### EXERCISE PROMPT
Render the text read from all the items as a JSON list of strings, one string per line, skipping blank lines. Leave out the pictures themselves.

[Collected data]
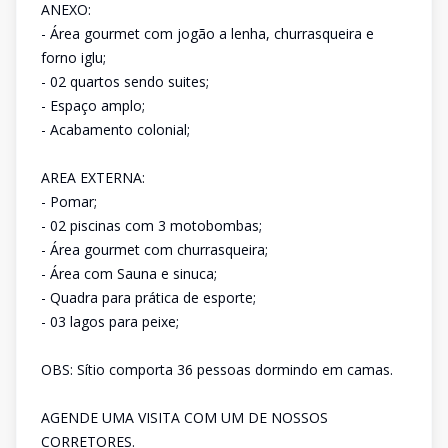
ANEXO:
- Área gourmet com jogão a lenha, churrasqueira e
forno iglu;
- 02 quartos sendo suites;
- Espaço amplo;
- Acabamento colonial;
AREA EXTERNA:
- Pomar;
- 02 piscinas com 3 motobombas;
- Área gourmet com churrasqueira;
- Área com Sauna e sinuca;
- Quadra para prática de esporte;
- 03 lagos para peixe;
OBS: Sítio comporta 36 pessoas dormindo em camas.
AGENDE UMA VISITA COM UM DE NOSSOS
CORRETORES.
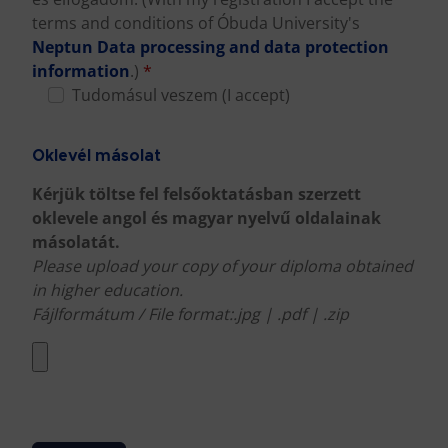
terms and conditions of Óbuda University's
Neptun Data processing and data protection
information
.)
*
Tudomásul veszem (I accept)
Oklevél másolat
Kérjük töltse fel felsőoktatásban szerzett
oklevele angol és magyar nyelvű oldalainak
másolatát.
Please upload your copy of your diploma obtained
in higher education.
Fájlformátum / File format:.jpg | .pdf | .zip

### YOUR RESPONSE
[
  "ANEXO:",
  "- Área gourmet com jogão a lenha, churrasqueira e",
  "forno iglu;",
  "- 02 quartos sendo suites;",
  "- Espaço amplo;",
  "- Acabamento colonial;",
  "AREA EXTERNA:",
  "- Pomar;",
  "- 02 piscinas com 3 motobombas;",
  "- Área gourmet com churrasqueira;",
  "- Área com Sauna e sinuca;",
  "- Quadra para prática de esporte;",
  "- 03 lagos para peixe;",
  "OBS: Sítio comporta 36 pessoas dormindo em camas.",
  "AGENDE UMA VISITA COM UM DE NOSSOS",
  "CORRETORES.",
  "terms and conditions of Óbuda University's",
  "Neptun Data processing and data protection",
  "information",
  ".)",
  "*",
  "Tudomásul veszem (I accept)",
  "Oklevél másolat",
  "Kérjük töltse fel felsőoktatásban szerzett",
  "oklevele angol és magyar nyelvű oldalainak",
  "másolatát.",
  "Please upload your copy of your diploma obtained",
  "in higher education.",
  "Fájlformátum / File format:.jpg | .pdf | .zip"
]